Titre : Les erreurs et les larmes.
Recueil : Varia (1869)
On peut, en riant, piquer quelque peu,
Et s'en accuser n'est point nécessaire :
Mais il ne faut pas prolonger ce jeu ;
Tout jeu prolongé devient une affaire.
Quand le papillon traverse un jardin,
Lutinant les fleurs des plantes qu'il frôle,
Il ne fait, au vent de son vol badin,
Qu'en passant frémir, pencher leur corolle ;
Il se pose à tout si légèrement,
Le parfum qu'il vole est si peu de chose,
Que, par lui troublés à peine un moment,
Rayonnent toujours le lys et la rose.
Mais quand, pour sucer le plus doux nectar,
L'abeille se plonge au fond d'un calice,
Lentement s'étale et plante son dard,
On doit craindre, hélas !... que la fleur périsse !

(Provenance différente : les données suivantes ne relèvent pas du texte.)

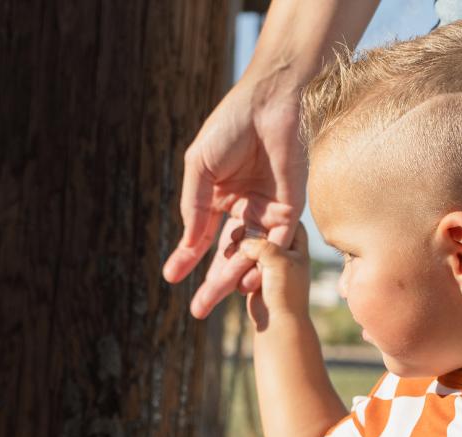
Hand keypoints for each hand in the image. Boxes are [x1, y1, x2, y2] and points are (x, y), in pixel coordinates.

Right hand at [161, 79, 305, 318]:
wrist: (271, 100)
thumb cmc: (232, 124)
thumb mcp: (200, 167)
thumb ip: (194, 207)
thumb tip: (188, 245)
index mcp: (221, 197)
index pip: (202, 236)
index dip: (186, 257)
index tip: (171, 278)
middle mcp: (245, 209)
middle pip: (227, 255)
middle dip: (212, 282)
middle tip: (197, 310)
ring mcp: (268, 212)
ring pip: (250, 256)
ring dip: (235, 279)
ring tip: (218, 299)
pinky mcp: (289, 211)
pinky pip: (275, 246)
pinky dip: (261, 264)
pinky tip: (246, 279)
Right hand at [238, 224, 312, 331]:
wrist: (278, 323)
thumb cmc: (285, 293)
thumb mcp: (278, 262)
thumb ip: (262, 245)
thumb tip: (242, 241)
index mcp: (297, 244)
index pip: (284, 217)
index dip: (269, 214)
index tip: (254, 214)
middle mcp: (285, 251)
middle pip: (263, 230)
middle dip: (248, 231)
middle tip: (236, 234)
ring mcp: (270, 263)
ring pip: (250, 245)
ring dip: (238, 245)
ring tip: (229, 248)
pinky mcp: (255, 273)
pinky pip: (241, 260)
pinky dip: (233, 259)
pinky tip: (225, 256)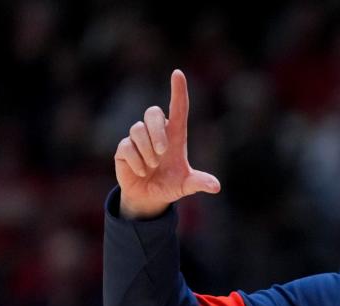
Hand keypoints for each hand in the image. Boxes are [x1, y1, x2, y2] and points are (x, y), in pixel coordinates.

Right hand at [114, 70, 220, 218]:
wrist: (149, 198)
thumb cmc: (170, 185)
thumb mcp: (187, 185)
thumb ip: (200, 183)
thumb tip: (216, 187)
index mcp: (175, 136)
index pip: (178, 108)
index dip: (178, 91)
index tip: (178, 74)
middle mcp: (156, 133)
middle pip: (152, 113)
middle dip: (157, 130)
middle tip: (162, 152)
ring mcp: (138, 139)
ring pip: (138, 129)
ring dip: (147, 150)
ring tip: (152, 167)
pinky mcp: (123, 149)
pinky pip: (126, 146)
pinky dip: (136, 161)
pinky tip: (142, 172)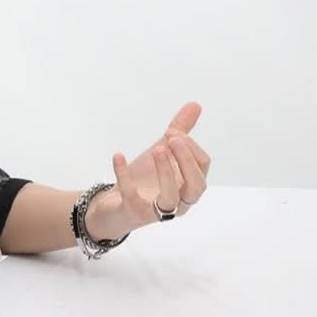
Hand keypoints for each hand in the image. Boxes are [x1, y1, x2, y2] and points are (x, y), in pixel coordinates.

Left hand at [91, 102, 212, 236]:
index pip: (202, 166)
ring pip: (170, 198)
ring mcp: (156, 210)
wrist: (114, 206)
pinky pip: (131, 196)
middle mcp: (179, 202)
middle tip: (171, 139)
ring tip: (157, 149)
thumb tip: (195, 105)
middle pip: (196, 185)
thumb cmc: (144, 180)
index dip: (190, 146)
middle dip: (186, 161)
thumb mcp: (161, 152)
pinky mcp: (133, 212)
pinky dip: (124, 174)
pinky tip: (118, 155)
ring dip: (166, 172)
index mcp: (188, 185)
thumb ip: (179, 132)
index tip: (172, 131)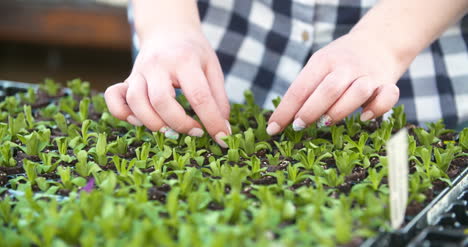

Donc, si vous étiez abeille, on pourrait
Peut-être, entre nous, vous gronder, Madame ;
Mais vous n'avez pas (qui l'affirmerait ?)
De l'insecte ailé la poignante flamme.
Comme, effleurant tout et ne blessant rien,
Se joue au soleil une libellule,
Folâtre et rieur, dans un entretien,
Sans penser à mal votre esprit circule.
Et voilà pourtant que, sur quelques mots,
Vos yeux ont pleuré, votre cœur s'alarme !
Ah ! pour nos erreurs gardez les sanglots ;
Vos fautes n'ont rien qui vaille une larme.